No one would suggest that all or even a significant proportion of an investor's portfolio should be in hedge funds. But a reasonable diversification is appropriate.

There is no real reason to believe that smaller investors cannot understand hedge fund strategies, if properly explained. If investors can be assumed to understand the risks involved with individual US stocks, foreign stocks, commodity futures, currencies, options, mutual funds, and real estate, not to mention a host of Reg D limited partnerships, then how can anyone suggest that hedge fund strategies are beyond the ken of investors?

I would suggest that investors can understand quite readily the logic and value of hedging the interest-rate directional risk from a bond fund, or pairing undervalued and overvalued stocks, or hedging a convertible bond. While management competence is the real issue investors should focus on, how difficult is it to understand the concept behind buying undervalued assets in a distressed debt fund?

A hedge fund is a business, generally with a straightforward premise. It is no more, and often far less, difficult to understand than the business risks and plans of typical US-based company (to say nothing of a bio-tech or high-tech firm or international company) than the risks and concepts of a typical hedge fund.

2. Is it the right thing to do?

Most hedge funds have an offshore version with lower minimums. The reality is that investors from Botswana have more and better investment choices than do average US citizens from Boston, Massachusetts.

If you ask the brokers and investment advisors on the front lines of serving the public whether they wish they had access to hedge funds on behalf of their clients during the difficult stock markets of 2000-2002, the answer would be a resounding yes. If you ask investors whether they should be able to make their own decisions - to have the same choices as the rich - the answer would also be yes.

The only people who benefit from limiting investor choice are those who have a vested interest in not facing the competition from hedge funds. As they seek to protect their turf, they have lost sight of the interests of those they should be serving.

Those who oppose allowing average investors to have the same choices as the rich should tell us why lower-net-worth investors are less intelligent or are deserving of fewer options than the rich. They should show why average investors should only be allowed funds which are one-way bets on an uncertain future.

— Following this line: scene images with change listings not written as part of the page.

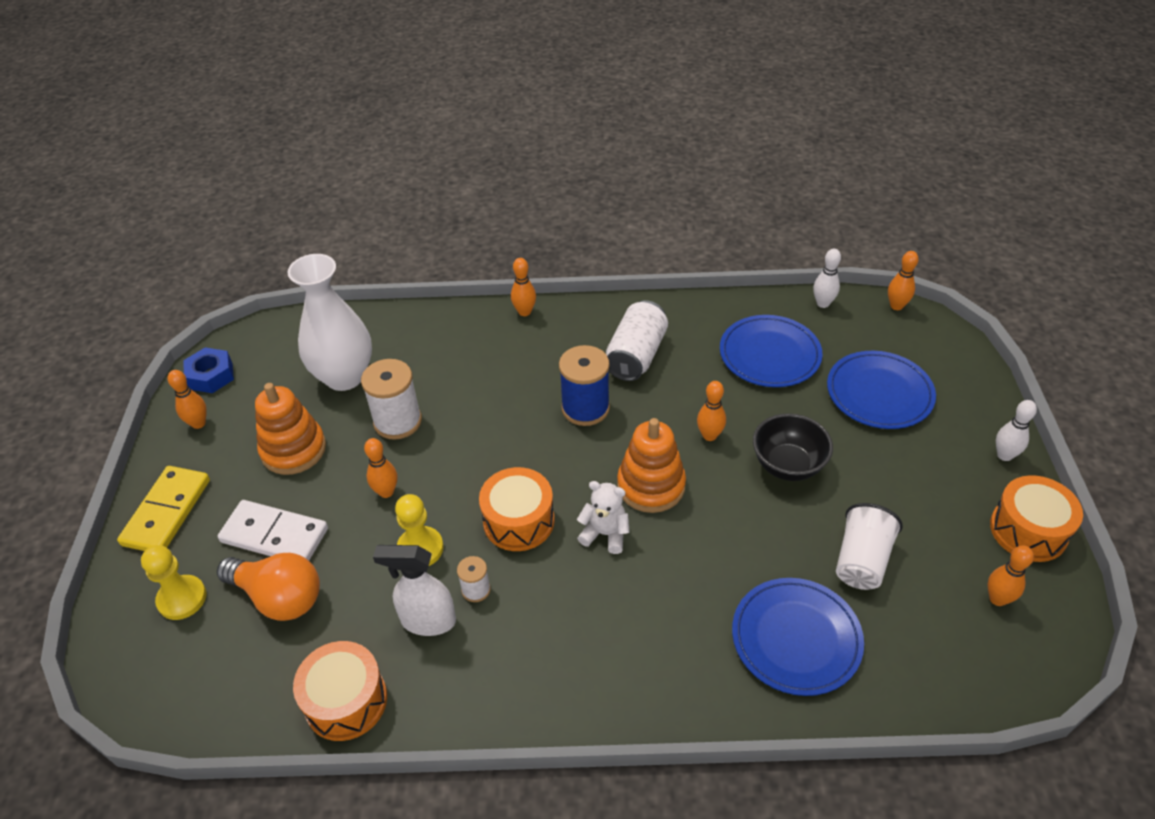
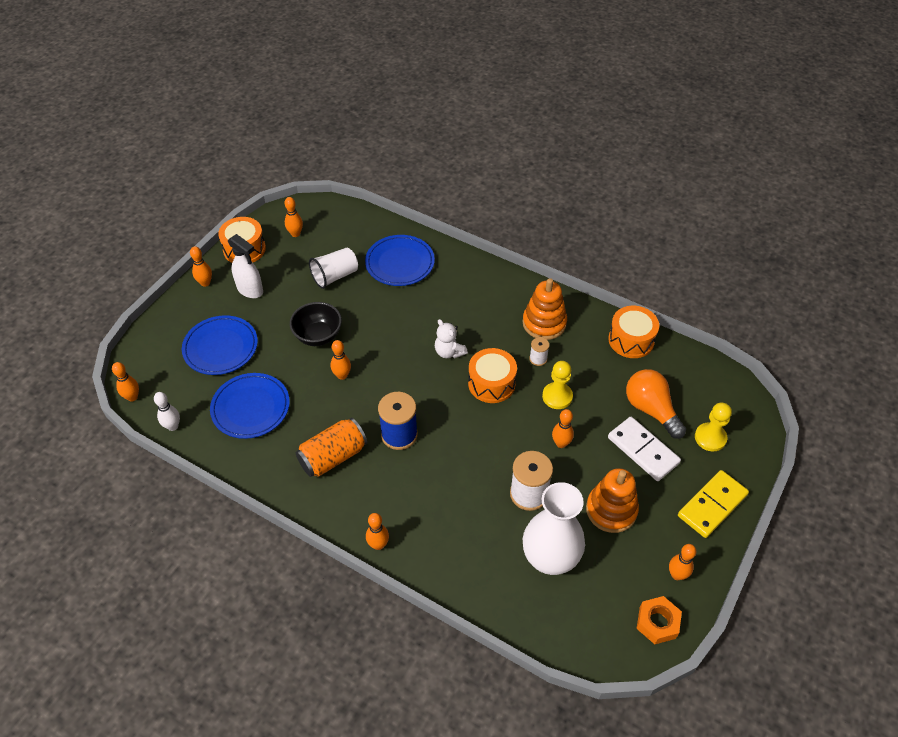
camera: 150 degrees left, 5 degrees up
(211, 376) = (657, 623): blue nut -> orange nut
(427, 621) = (572, 356): white spray bottle -> white spray bottle (250, 290)
(636, 355) = (333, 457): white can -> orange can
(651, 485) = (402, 364): orange stacking toy -> orange stacking toy (544, 323)
(1004, 455) = (205, 283): white bowling pin -> orange bowling pin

I believe that investors would tell you that not allowing them the same choices as the rich is the type of government protection they do not need.

3. Is it fair and just?

With all the proper regulatory scrutiny being devoted to hedge funds, with the concern of hedge funds that such activities could restrict their investment options and business, it would behoove us to remember the small investor, who is not even allowed a hedge fund crumb from the rich man's table. The focus of future regulation should be to make sure there is an honest game on an even playing field, not to exclude certain classes of citizens.

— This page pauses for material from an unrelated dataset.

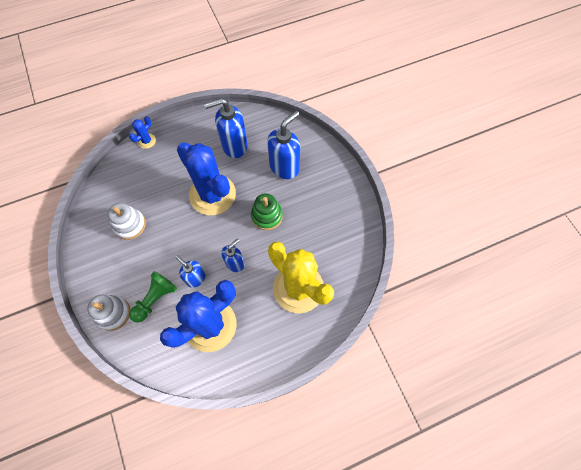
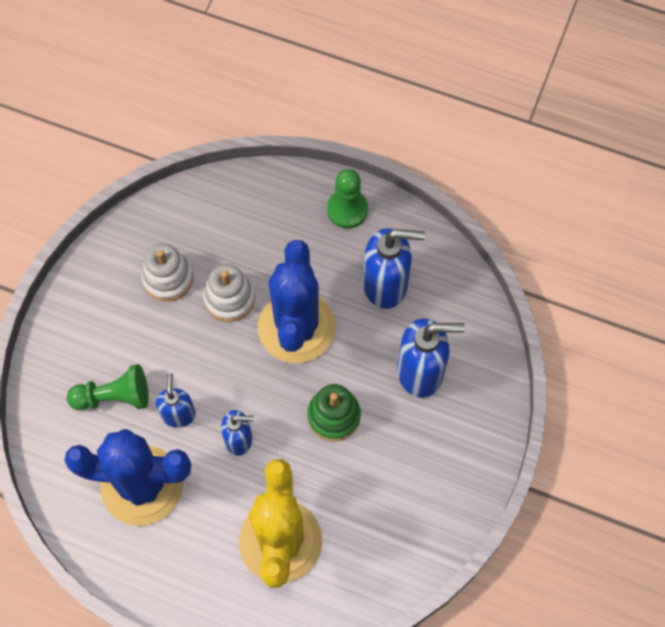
camera: 45 degrees right, 0 degrees up
(113, 313) = (56, 370): white stacking toy -> white stacking toy (229, 298)
(146, 141) = (287, 182): blue cactus -> none
(186, 130) = (347, 210): none -> green pawn
(234, 146) = (386, 285): blue soap dispenser -> blue soap dispenser turned 150 degrees clockwise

Equal Choice, Equal Access, Equal Opportunity

If you were to tell investors that they would be discriminated against because of their gender or race or sexual preference, there would be an outcry. To put it simply: it is a matter of Choice. It is a matter of Equal Access. It is a matter of Equal Opportunity. Congress should change the rules and allow all investors to be truly equal, at least as to opportunity.

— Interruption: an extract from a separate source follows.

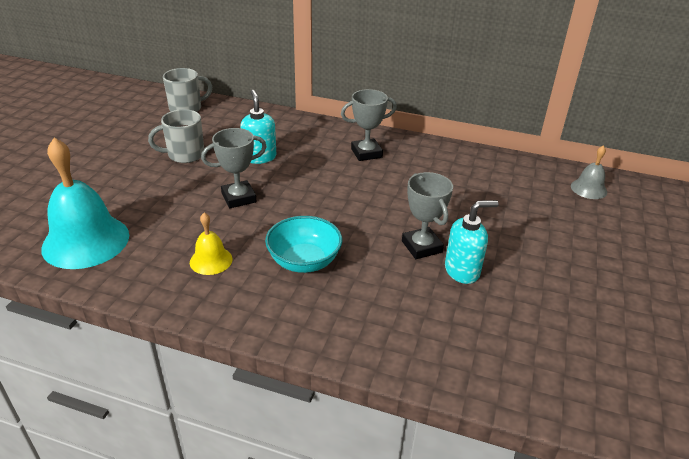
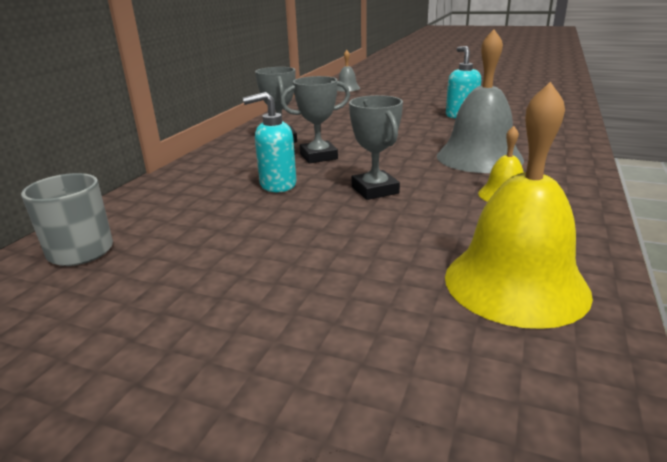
camera: 85 degrees left, 10 degrees down
(86, 241) = (515, 283): turquoise bell -> yellow bell
(185, 155) = (257, 234): grey mug -> none
(304, 261) = (479, 157): turquoise bowl -> grey bell
(421, 247) = (436, 124): grey trophy -> grey trophy (318, 156)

I believe it is time to change a system where 95% (and maybe soon to be almost 99%) of Americans are relegated to second-class status based solely on their income and wealth and not on their abilities. It is simply wrong to deny a person equal opportunity and access to what many feel are the best managers in the world, based upon old rules designed for a different time and different purpose. I hope that someday Congress will see to it that small investors are invited to sit at the table as equals with the rich.